§ **EXERCISE DETAILS**
This exercise asks for an exact copy of the lines from the one containing "LEAR-163, start: May 23 -> May 27" through the final line of the material, with pictures omitted.

§ **MATERIAL SHOWN**
════════════════════

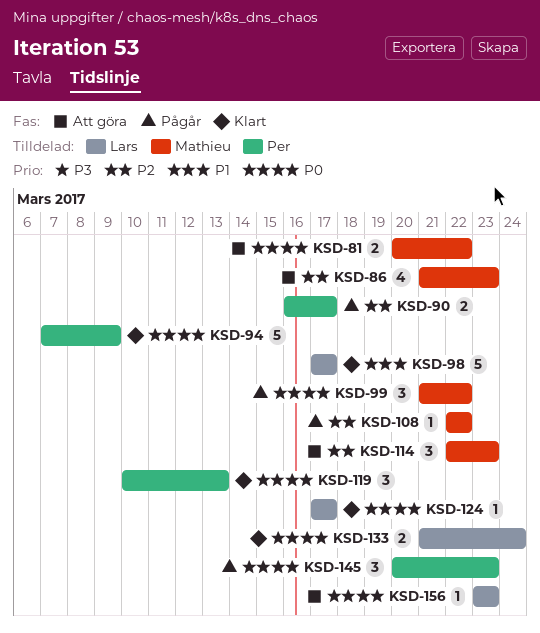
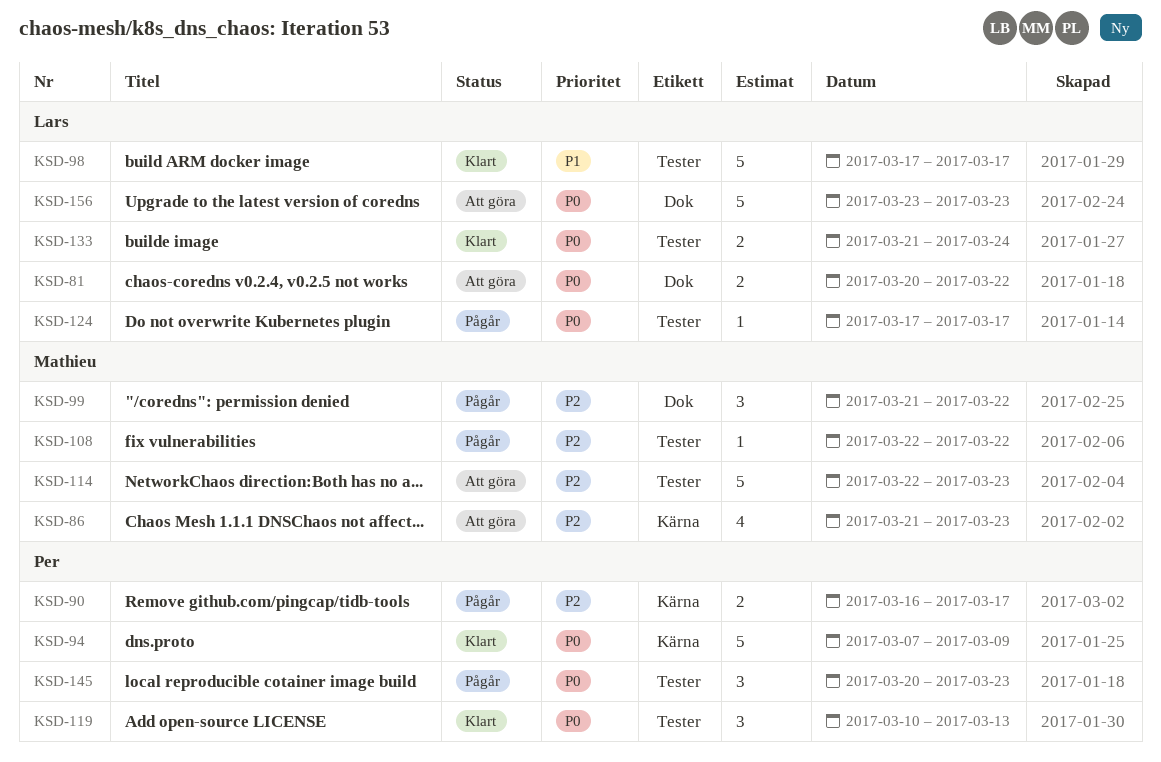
KSD-81, owner: Mathieu -> Lars
KSD-99, priority: P0 -> P2
KSD-114, estimate: 3 -> 5
KSD-124, status: Klart -> Pågår
KSD-156, estimate: 1 -> 5

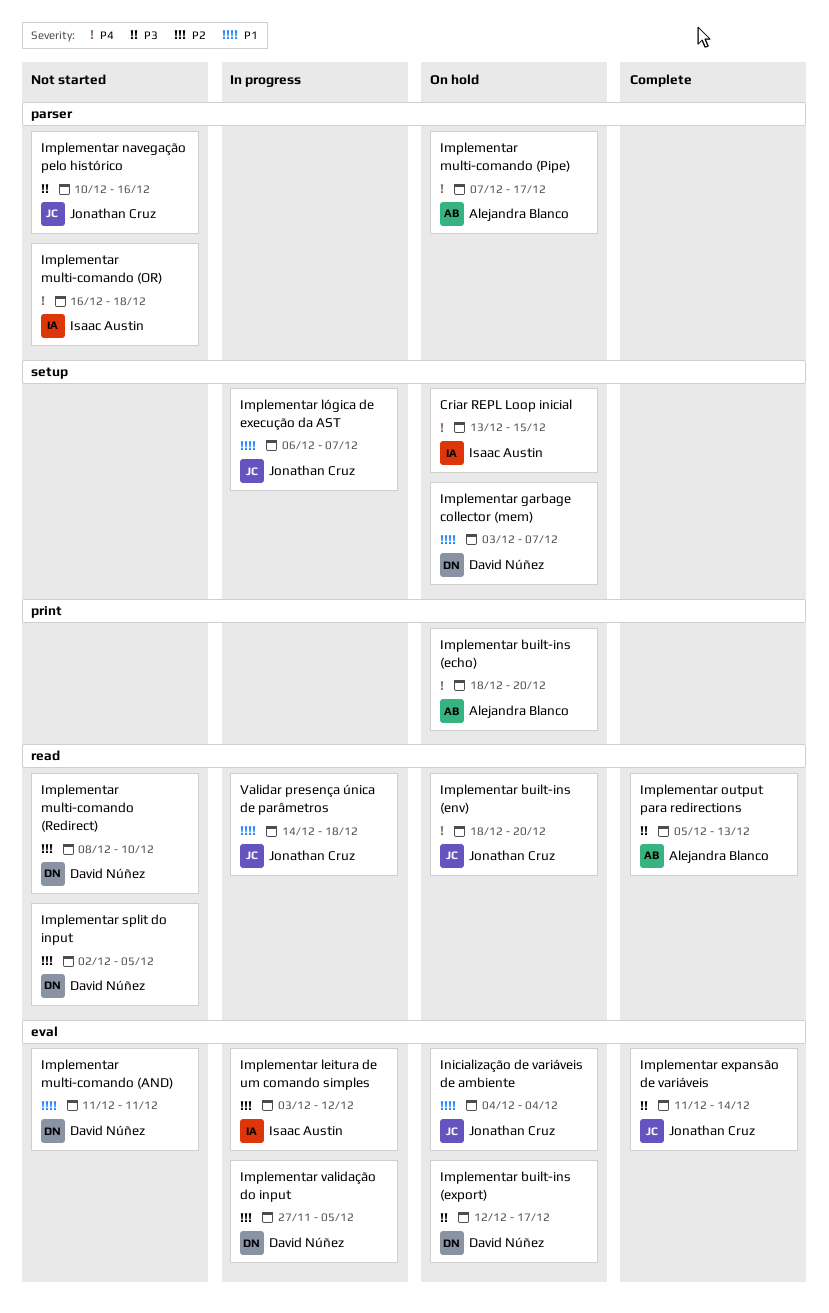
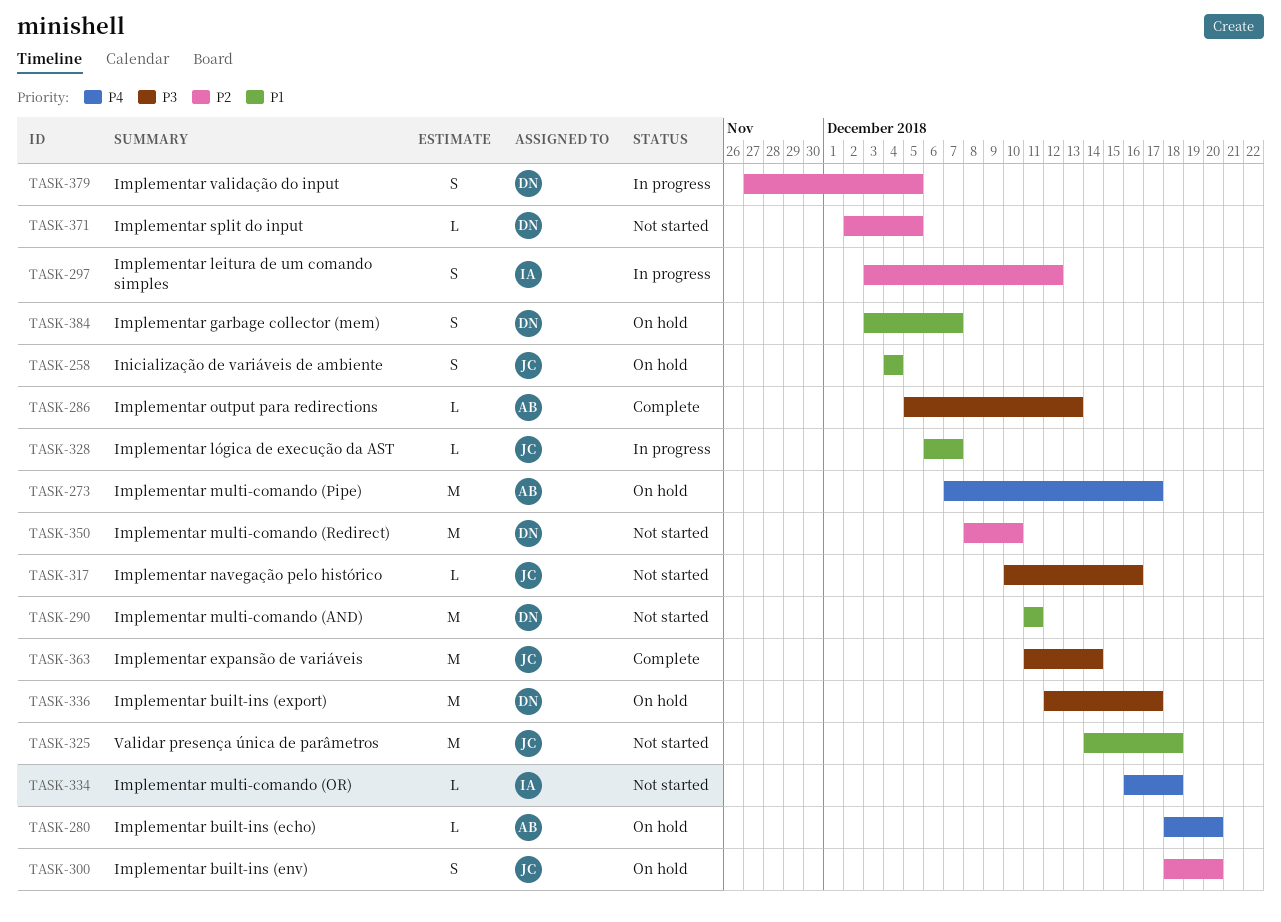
Criar REPL Loop inicial: present -> none
Implementar built-ins (env), priority: P4 -> P2
Validar presença única de parâmetros, status: In progress -> Not started

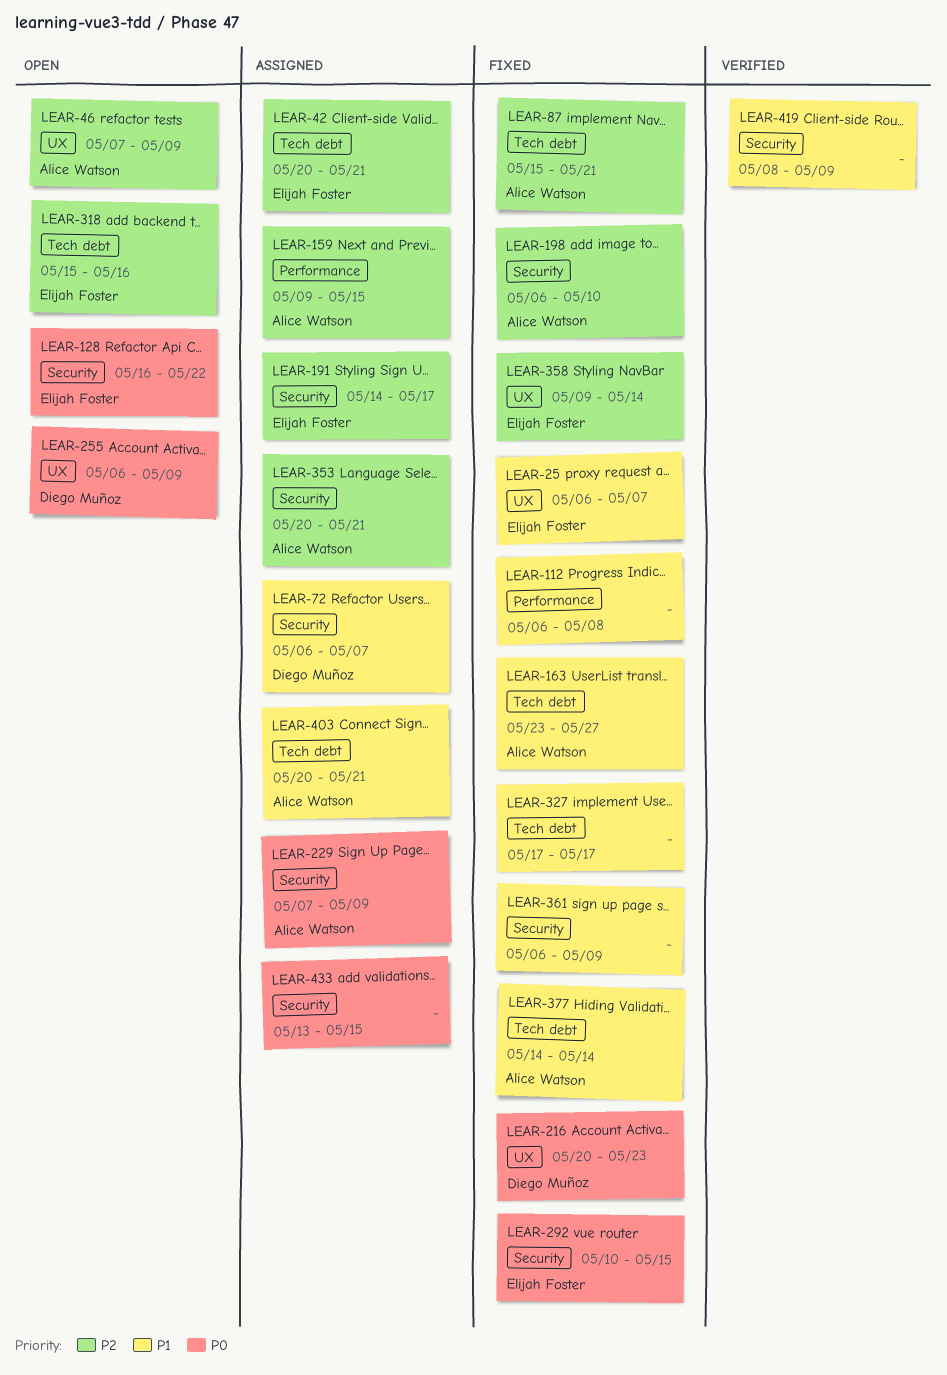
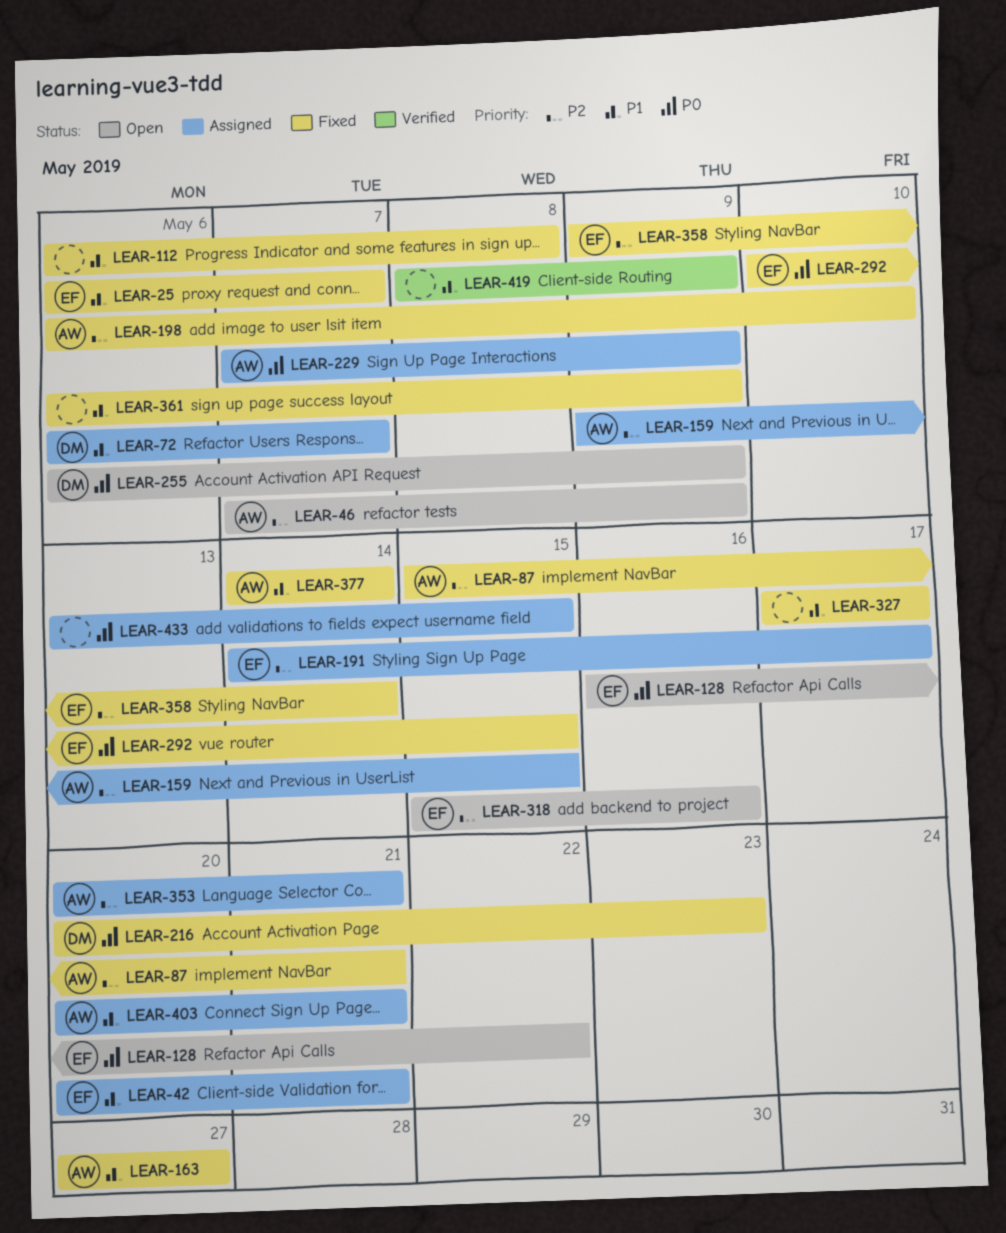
LEAR-42, priority: P2 -> P1
LEAR-163, start: May 23 -> May 27

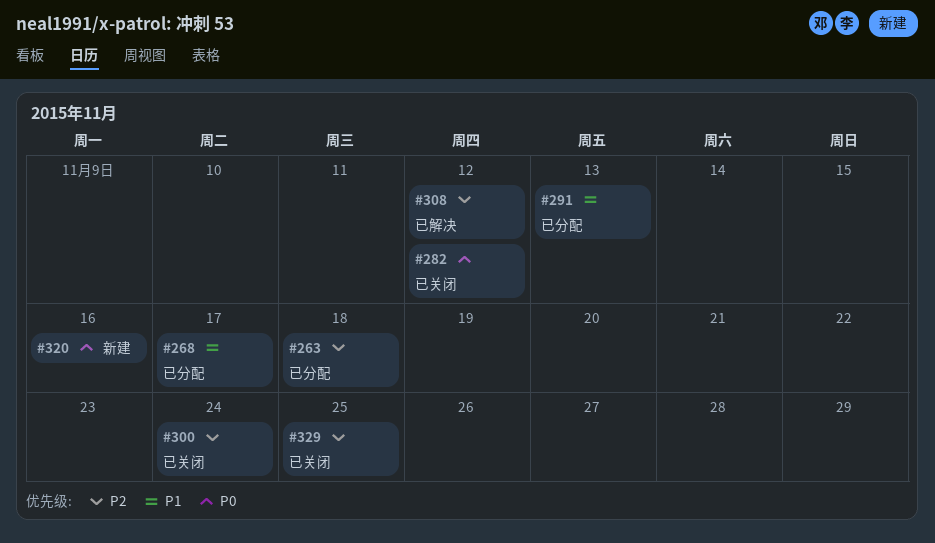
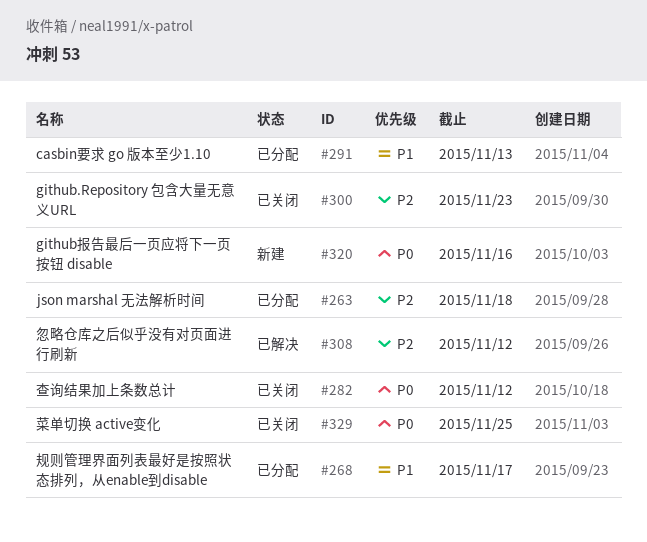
#300, due: Nov 24 -> Nov 23
#329, priority: P2 -> P0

════════════════════

§ **WORKED SOLUTION**
LEAR-163, start: May 23 -> May 27

#300, due: Nov 24 -> Nov 23
#329, priority: P2 -> P0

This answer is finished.